Today, Congressman Jared Huffman (D-San Rafael) has taken action to force an up-or-down vote on key legislation that would stop the doubling of the interest rate on subsidized Stafford loans on July 1. The bill would freeze the interest rate on these loans at 3.4% for the next two years, giving Congress time to enact comprehensive student loan reform as part of a reauthorization of the Higher Education Act. Huffman joined his colleagues in signing a discharge petition, led by Rep. Joe Courtney (D-CT), to bring up H.R. 1595, the Student Loan Relief Act of 2013.
"At a time when we are being told that a college education is more important than ever, we must ensure higher education is affordable and accessible for all American students," Congressman Huffman said. "Congress must act quickly to prevent the doubling of rates on July 1 so that students and families don't get saddled with billions in additional debt."
Democrats are launching this discharge petition to force action on H.R. 1595 because Republican Leadership has refused to move forward on the bill. The Student Loan Relief Act was introduced on April 17, 2013, and has over 150 cosponsors, including Congressman Huffman. Should a majority of Members of Congress (218) sign the discharge petition; the House will be required to consider the legislation on the floor.
Congressman Huffman previously voted against H.R. 1911, a Republican bill that passed the House which would make college more expensive for students and middle class families, forcing them into loans with skyrocketing interest rates. H.R. 1911 is even worse for students and families than allowing interest rates to double from 3.4% to 6.8%, as they are set to do on July 1 if no action is taken by Congress.

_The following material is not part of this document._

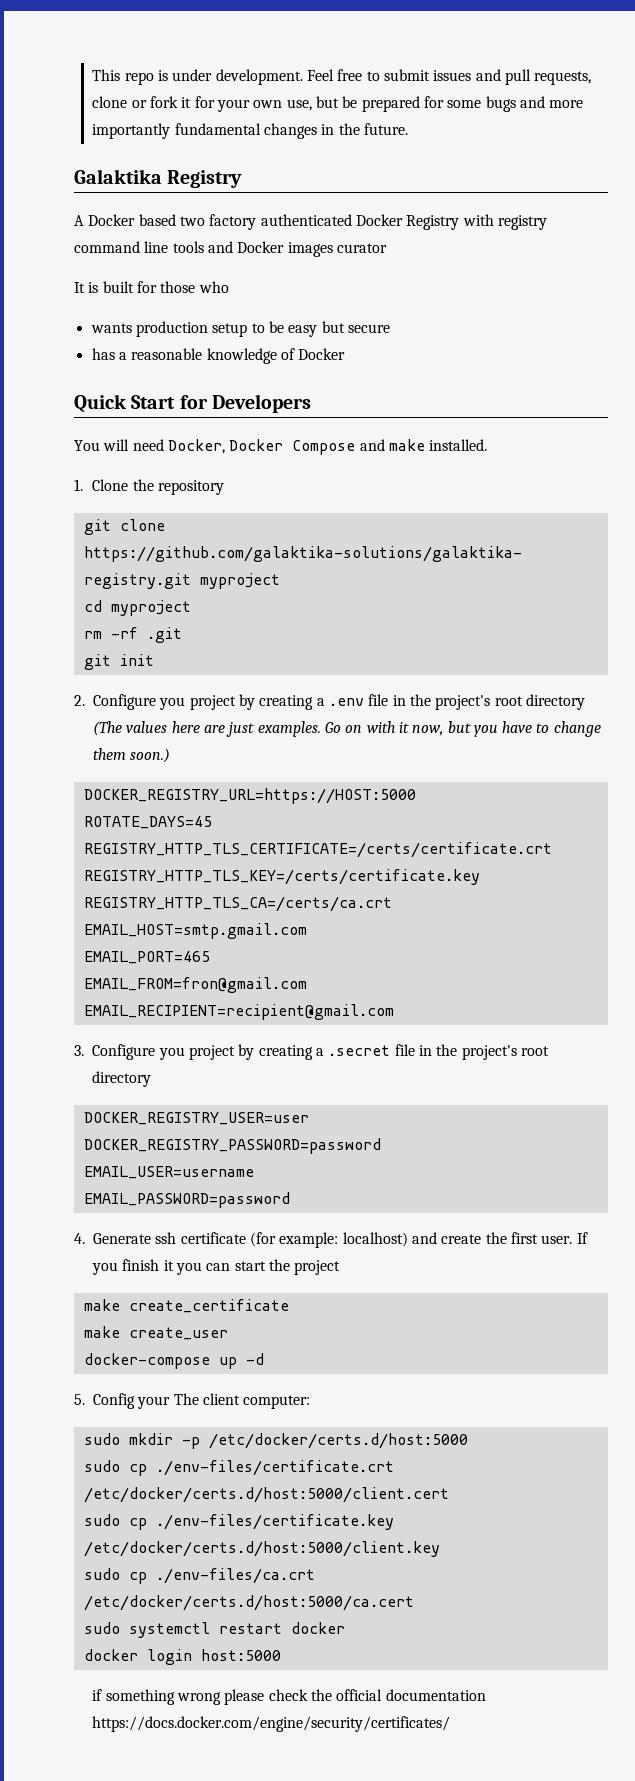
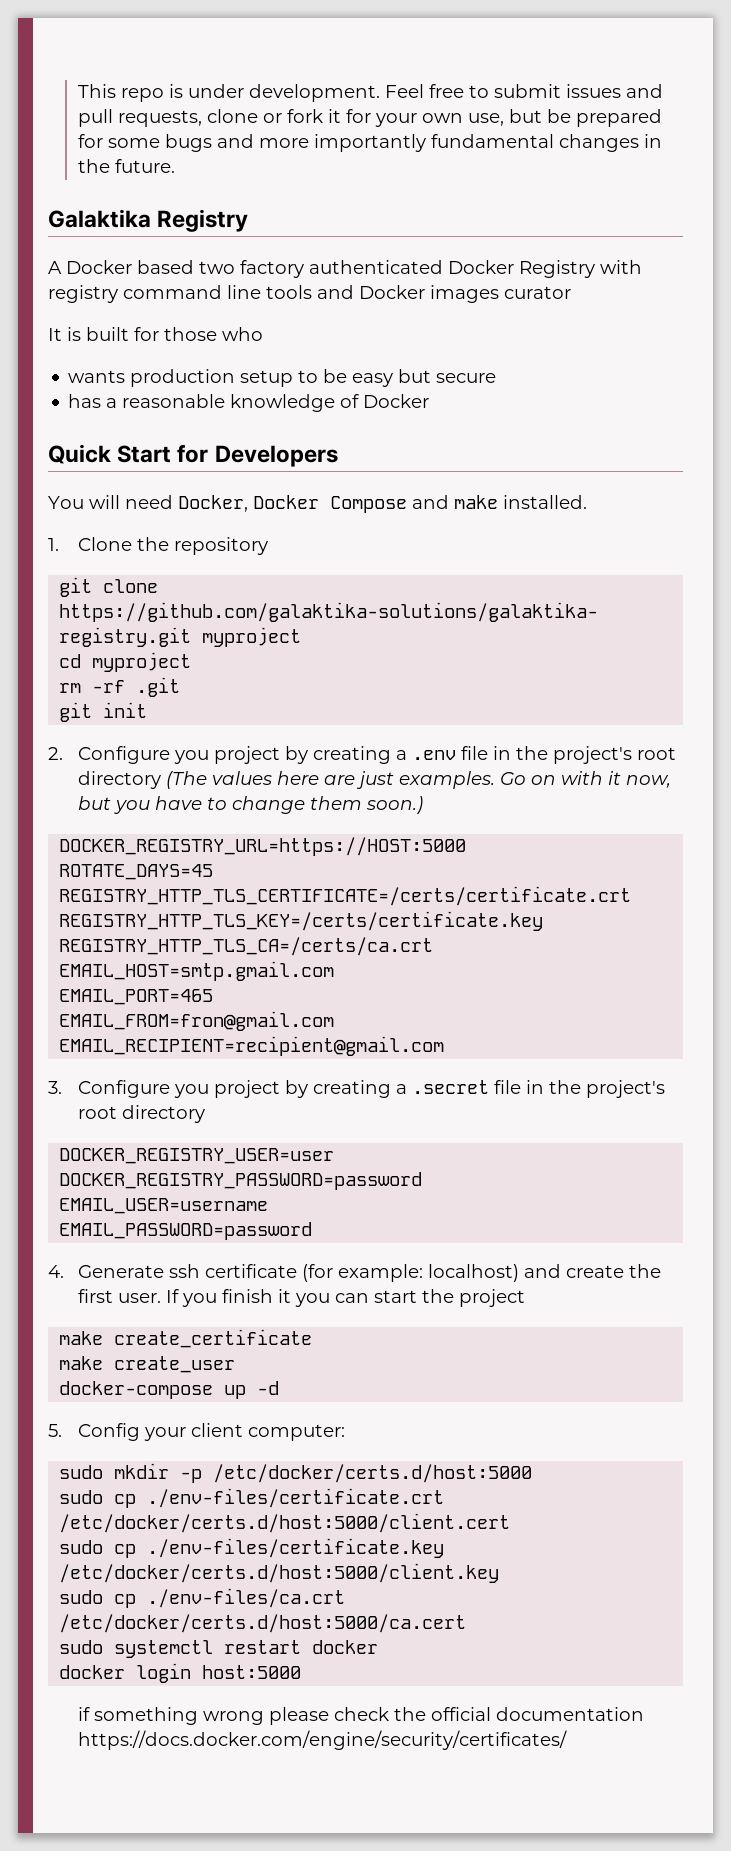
[173,1393,199,1405] The -> (186, 1434) none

According to the nonpartisan Congressional Research Service, H.R. 1911 would force some students to pay nearly $2,000 more in interest costs than if interest rates were allowed to double. According to the independent Congressional Budget Office, the legislation approved by the House would charge students and families an additional $3.7 billion over the next decade in interest payments relative to current law.
Huffman is also a cosponsor of H.R. 1527, legislation to increase the tax deduction for student loan interest, and H.R. 1738, legislation to permanently extend the tax credit that covers expenses such as tuition, fees, and course materials.